Why European egg production may be flat in 2018
Favorable economic conditions will be tempered by avian influenza concerns, trade changes and demand shifts.
Read the entire report about European egg production exclusively in the March issue of Poultry International.
European egg producers entered 2018 buoyed by a favorable macro-economic outlook and high prices. Although off their 2017 high, egg prices at the end of the year were 47 percent higher than 12 months previously.

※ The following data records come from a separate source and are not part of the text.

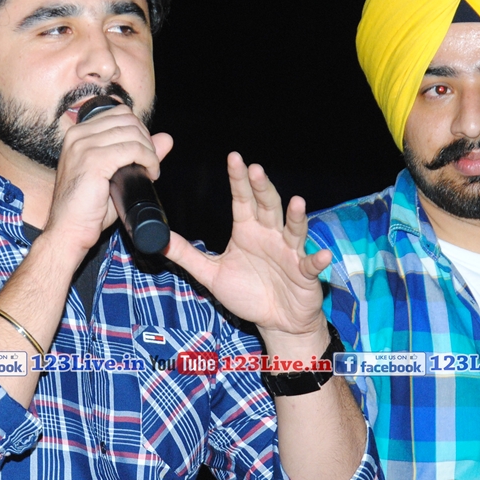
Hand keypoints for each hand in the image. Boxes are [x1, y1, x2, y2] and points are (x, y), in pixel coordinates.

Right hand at [43, 103, 172, 258]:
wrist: (69, 230)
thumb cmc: (88, 208)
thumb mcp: (115, 174)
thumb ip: (139, 153)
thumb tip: (166, 138)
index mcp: (78, 134)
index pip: (120, 114)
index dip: (139, 131)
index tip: (145, 153)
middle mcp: (78, 135)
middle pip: (128, 120)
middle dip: (146, 140)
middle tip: (150, 163)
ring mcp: (84, 146)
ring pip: (133, 133)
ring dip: (149, 151)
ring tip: (150, 170)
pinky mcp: (93, 161)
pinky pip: (133, 149)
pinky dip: (148, 160)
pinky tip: (150, 174)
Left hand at [165, 153, 330, 354]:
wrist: (276, 321)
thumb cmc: (247, 293)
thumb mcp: (211, 274)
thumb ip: (187, 255)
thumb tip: (158, 239)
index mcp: (248, 231)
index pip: (242, 200)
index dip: (238, 180)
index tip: (234, 158)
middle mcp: (270, 236)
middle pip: (268, 206)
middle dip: (263, 188)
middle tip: (256, 169)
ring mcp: (290, 253)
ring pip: (293, 230)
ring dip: (295, 217)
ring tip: (297, 202)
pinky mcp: (304, 274)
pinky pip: (310, 265)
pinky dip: (316, 259)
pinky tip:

But high prices are unlikely to be sustained throughout the remainder of the year.
Price increases during the second half of 2017 were driven by difficulties in the supply chain at the very time that European demand for eggs was increasing and, by the end of the year, pricing had started to decline toward more normal levels.
Upward price pressure started in late July, when news of eggs contaminated with fipronil resulted in significant production decreases in Belgium and, more significantly, in the Netherlands, by far and away the largest supplier of eggs to other European Union Member States.
Concerns over fipronil may have dented consumer confidence in the short term, but demand quickly recovered and, with several producers suspended from the market, this represented opportunities for others.
In France, the EU’s largest egg producer, for example, during August and September, saw demand for locally produced eggs rise by 25 percent at the retail level and by 49 percent from the food industry. Whether a preference for locally produced eggs will be sustained throughout 2018 remains to be seen.
Despite these difficulties, when the EU is considered as a whole, egg production is still thought to have been slightly higher in 2017 than in 2016.
The European egg sector may have largely recovered from the contamination scare, ending 2017 with total output slightly higher.